A molecular analysis on nitrile-based collectors and their application to chalcopyrite flotation

Abstract

In this research, one of the newest nitrile-based collectors so-called Tecflote-S10, was re-structured to increase its application in the flotation of copper-bearing sulfide minerals. For this purpose, a systematic theoretical study was conducted using a self-consistent periodic density functional theory (DFT) calculation to identify the adsorption properties of several new-designed nitrile-based collectors on the chalcopyrite (100) surface.
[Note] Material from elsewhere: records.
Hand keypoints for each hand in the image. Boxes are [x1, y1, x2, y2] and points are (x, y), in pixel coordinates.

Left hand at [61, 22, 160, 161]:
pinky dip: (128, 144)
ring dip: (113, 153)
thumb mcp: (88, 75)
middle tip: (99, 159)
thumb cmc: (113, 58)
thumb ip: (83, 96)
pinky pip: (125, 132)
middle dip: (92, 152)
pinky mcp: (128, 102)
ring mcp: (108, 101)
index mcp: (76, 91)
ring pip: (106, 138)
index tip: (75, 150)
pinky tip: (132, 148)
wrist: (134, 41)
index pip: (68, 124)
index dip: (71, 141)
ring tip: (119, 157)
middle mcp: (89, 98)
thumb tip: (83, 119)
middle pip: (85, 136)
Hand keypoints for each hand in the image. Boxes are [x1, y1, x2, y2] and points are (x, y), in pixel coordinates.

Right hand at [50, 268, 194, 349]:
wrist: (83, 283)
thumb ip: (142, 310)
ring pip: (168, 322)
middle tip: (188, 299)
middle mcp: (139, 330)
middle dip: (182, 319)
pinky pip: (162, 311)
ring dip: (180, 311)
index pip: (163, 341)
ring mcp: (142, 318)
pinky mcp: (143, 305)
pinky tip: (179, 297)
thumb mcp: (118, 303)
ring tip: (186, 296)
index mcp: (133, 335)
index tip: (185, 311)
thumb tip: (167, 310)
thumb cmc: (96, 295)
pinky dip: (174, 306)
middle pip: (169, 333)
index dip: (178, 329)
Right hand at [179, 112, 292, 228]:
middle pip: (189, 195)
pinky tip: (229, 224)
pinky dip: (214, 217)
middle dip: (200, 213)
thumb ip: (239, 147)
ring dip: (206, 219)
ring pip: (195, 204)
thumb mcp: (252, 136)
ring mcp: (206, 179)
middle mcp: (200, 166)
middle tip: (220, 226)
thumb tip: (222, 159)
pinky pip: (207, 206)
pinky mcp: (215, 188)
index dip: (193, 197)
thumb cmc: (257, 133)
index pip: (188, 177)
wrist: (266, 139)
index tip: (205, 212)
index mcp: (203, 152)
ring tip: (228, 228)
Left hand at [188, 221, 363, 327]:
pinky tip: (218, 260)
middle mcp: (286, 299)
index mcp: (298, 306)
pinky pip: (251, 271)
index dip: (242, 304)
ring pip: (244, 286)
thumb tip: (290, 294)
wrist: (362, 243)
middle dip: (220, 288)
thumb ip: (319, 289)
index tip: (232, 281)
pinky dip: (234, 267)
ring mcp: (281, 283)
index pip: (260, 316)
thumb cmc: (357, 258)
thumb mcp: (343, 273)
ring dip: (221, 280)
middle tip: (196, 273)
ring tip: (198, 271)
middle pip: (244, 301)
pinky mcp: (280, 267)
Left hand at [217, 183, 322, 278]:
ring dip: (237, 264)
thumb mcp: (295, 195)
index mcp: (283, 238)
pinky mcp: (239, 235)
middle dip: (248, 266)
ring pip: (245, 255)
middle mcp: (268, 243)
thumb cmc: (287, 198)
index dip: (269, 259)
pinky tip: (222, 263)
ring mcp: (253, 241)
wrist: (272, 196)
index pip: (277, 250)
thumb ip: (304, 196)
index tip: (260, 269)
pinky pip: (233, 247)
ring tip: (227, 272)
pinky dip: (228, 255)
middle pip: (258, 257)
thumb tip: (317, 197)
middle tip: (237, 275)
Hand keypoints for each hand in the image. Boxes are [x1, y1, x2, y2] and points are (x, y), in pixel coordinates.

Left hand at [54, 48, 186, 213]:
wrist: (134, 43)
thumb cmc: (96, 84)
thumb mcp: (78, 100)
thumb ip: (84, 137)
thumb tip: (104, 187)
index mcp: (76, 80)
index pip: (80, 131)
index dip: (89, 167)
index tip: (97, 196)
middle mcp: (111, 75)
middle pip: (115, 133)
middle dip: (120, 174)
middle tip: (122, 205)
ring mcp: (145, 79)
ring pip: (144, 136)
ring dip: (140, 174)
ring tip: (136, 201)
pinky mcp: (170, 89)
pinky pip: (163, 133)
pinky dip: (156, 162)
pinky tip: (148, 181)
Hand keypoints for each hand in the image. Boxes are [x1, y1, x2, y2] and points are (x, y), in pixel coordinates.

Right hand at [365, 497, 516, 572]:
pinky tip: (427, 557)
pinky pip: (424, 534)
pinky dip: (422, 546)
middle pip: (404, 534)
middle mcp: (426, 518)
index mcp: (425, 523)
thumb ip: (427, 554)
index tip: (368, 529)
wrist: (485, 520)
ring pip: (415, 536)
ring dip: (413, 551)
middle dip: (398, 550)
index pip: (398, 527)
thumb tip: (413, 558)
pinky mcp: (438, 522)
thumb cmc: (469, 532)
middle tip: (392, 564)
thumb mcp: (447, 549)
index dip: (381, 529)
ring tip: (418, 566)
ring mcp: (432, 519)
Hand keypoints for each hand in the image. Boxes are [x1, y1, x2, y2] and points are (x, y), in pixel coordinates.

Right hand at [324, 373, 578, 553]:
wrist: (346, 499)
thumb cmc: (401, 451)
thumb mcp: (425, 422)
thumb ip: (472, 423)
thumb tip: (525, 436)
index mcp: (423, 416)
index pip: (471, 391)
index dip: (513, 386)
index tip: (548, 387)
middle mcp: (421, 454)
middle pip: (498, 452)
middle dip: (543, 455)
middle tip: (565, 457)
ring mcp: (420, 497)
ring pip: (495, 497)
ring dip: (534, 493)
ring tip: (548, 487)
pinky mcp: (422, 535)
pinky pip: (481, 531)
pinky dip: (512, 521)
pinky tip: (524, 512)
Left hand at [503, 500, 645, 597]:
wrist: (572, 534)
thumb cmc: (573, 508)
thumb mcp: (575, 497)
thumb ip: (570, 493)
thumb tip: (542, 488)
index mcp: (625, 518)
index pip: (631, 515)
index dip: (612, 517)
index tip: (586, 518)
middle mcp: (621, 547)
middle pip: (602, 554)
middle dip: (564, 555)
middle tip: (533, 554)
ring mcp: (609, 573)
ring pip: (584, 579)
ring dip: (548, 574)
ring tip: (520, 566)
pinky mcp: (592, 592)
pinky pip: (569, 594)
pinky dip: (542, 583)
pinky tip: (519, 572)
In the new collector design, the long hydrocarbon chain of the Tecflote-S10 was replaced with a phenyl ring having several functional groups in different positions to address the electron-donating effect on the strength of the adsorption. The electronic properties and reactivity of new-designed collectors were evaluated, and a proper synthesis route was proposed. Collector-surface interaction and adsorption efficiency of new collectors on chalcopyrite surface were investigated using adsorption energy, the Fukui function (FF), and partial density of state (PDOS) analyses. It was found that replacing phenyl ring in the collector structure instead of a long hydrocarbon chain lead to an improvement in the collector adsorption efficiency. Accordingly, all new-designed collectors showed higher adsorption ability on chalcopyrite than the Tecflote-S10. However, collectors with the acronyms Tf(Ph)-3-R5, Tf(Ph)-N-2R1, and Tf(Ph)-N-2R2 with higher adsorption energies compared to others could be potentially used as a proper alternative in chalcopyrite flotation. To verify the results experimentally, futuristic adsorption, wettability, and floatability tests will be examined for this study.